- [Problems and tasks]
- a) In the text about heart findings after COVID-19, what percentage of patients had late gadolinium enhancement?
- b) Carry on the text about heart findings after COVID-19, starting after its last sentence.

- [Excerpted text]
■ ■ ■ ■ ■
This study demonstrates that in an unselected patient cohort, recovering from COVID-19, cardiac abnormalities on CMR were not infrequent, although generally mild, with late gadolinium enhancement present in only 2.2% and abnormal LVEF in 17.4% of patients, despite 83% of patients reporting persistent symptoms. In terms of the aetiology of these findings, while causality cannot be inferred, they might conceivably be a consequence of COVID-associated myocarditis18. However, given the propensity for pro-coagulatory states in the setting of COVID-19, they may also be a consequence of COVID-19 related myocardial infarction, microvascular thrombosis, or endothelial inflammation related to COVID-1919,20. There is also the possibility of an association with COVID-19 induced Takotsubo cardiomyopathy, although this seems less likely21. The presence of a pericardial effusion likely signifies an association with generalized inflammation, not necessarily specific to myocarditis, but may often be seen in this setting. Markers of coagulation and inflammation remained elevated in a significant number of patients at a median of 189 days since their index diagnosis. Overall, these findings are in keeping with the fact that COVID-19 may be viewed as an endothelial disease2224.

Strengths and limitations

This is the first prospective study in an Irish setting on patients with a COVID-19 infection who underwent evaluation for cardiac abnormalities. It has the advantage of integrating a quantification of symptom burden, biochemical and immunological markers with CMR data, allowing for the assessment the effects of COVID-19 in several domains. Furthermore, to our knowledge, it is the only study of its kind involving patients identified through primary practice, rather than in an in-patient setting. This is significant as there may be marked differences between those patients who required immediate hospitalisation for COVID-19 compared to those who did not, or ended up being admitted at a later date.
■ ■ ■ ■ ■
- [Material supplied]

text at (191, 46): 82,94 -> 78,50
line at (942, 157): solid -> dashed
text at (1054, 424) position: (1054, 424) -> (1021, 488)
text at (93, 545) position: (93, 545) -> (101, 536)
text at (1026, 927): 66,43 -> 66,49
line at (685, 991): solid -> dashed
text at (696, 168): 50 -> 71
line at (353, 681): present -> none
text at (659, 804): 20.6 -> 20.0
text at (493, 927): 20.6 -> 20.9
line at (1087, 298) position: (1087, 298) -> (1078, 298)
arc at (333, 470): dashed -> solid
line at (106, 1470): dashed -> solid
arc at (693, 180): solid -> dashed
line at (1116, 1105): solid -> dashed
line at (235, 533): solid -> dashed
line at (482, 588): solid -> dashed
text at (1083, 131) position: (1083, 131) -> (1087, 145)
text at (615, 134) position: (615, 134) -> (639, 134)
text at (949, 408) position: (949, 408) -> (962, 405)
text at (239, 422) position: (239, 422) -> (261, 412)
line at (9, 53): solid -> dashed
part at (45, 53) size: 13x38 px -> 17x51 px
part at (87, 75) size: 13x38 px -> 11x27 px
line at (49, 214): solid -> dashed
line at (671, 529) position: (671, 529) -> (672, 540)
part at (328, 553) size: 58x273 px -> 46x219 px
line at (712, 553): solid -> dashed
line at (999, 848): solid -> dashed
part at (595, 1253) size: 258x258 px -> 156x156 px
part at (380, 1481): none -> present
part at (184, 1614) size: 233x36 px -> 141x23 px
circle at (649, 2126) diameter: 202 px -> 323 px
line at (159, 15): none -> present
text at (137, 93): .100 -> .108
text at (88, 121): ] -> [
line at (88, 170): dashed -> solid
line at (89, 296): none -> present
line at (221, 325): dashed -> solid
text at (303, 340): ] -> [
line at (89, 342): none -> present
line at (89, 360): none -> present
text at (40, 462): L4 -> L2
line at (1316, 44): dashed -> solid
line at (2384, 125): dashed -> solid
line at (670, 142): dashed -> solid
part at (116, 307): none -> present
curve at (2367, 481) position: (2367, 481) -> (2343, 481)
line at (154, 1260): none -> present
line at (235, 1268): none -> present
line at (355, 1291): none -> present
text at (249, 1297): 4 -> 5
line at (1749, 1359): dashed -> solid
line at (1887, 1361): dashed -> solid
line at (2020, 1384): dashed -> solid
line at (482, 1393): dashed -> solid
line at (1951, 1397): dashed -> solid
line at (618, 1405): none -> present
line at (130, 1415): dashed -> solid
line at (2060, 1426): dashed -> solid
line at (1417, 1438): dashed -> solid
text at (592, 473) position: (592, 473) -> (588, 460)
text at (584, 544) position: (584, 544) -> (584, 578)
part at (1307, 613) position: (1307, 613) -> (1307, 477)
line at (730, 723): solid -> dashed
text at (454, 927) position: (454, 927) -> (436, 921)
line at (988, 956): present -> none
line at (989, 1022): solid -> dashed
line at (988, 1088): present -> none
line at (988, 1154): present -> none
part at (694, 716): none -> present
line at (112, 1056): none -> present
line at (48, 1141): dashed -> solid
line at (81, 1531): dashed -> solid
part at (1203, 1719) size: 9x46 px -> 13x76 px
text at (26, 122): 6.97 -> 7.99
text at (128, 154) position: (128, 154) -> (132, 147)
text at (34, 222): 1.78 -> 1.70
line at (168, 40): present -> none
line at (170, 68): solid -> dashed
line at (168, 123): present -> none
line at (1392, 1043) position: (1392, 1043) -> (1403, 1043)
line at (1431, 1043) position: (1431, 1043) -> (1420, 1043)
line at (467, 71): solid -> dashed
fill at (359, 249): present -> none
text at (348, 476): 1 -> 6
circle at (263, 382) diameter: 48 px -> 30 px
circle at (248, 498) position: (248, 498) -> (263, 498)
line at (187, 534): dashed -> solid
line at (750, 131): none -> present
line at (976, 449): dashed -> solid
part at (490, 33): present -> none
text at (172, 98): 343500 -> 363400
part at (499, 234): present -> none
■ ■ ■ ■ ■
- [Results of the tasks]
- a) 2.2%

- b)
Nonetheless, our study has several limitations. Firstly, although primary care centre records were used to identify consecutive patients who have had SARS-CoV-2 infection, it was the patient’s decision to undergo enrolment (or not). While selection bias for inclusion is less than in studies enrolling patients referred to hospital for assessment, patients with persistent or troubling symptoms were more likely to be interested in taking part, and the frequency of patients with persistent symptoms thus may be overestimated. The magnitude of this overestimation is likely to be at least moderate25. Secondly, lack of baseline pre-COVID-19 imaging or laboratory tests for context constitutes a major limitation. We cannot provide information on the change of a parameter over time, or whether it was elevated prior to, or at the time of the index COVID-19 infection. Thus, in the context of this observational cohort study, causality cannot be inferred. Of note, this is, however, similar to the approach of Puntmann et al.9, whose findings we sought to replicate and given the fact that by design, our recruits were healthy volunteers from primary practice, it would not be expected that these patients would have undergone extensive cardiac testing in the past. Furthermore, our study had no direct control arm, and comparison of our patients directly against healthy controls would have been ideal. However, age, sex and MRI scanner specific data from the general population was used to generate the reference range for native T1 and T2 values, in order to mitigate the effects of this issue to some degree. Furthermore, due to the evolution of the COVID-19 virus and the interval development of several new variants, the current relevance of this data relating to infections from the time period of February–September 2021 is less clear. Thirdly, the study cohort was relatively homogenous in terms of ethnicity and age, where a majority of participants were Caucasian and relatively young.

Comparison with existing literature

Our work is similar to previously published articles in that it confirms a significant burden of “long Covid”, i.e. post-COVID-19 syndrome. These findings are similar to an Italian study that followed 143 patients recently discharged from the hospital after recovery from COVID-19. At a mean of 60.3 days after onset of the first COVID-19 symptom, 87.4% of patients reported persistence of at least 1 symptom, particularly fatigue and dyspnoea26. A longitudinal analysis of previously well patients with initial mild illness carried out by Puntmann et al. showed a somewhat lower, but still significant, incidence of persistent symptoms at 57%9. There is evidence to suggest that residual symptoms in post-COVID-19 syndrome may be related to persistent endothelial dysfunction27.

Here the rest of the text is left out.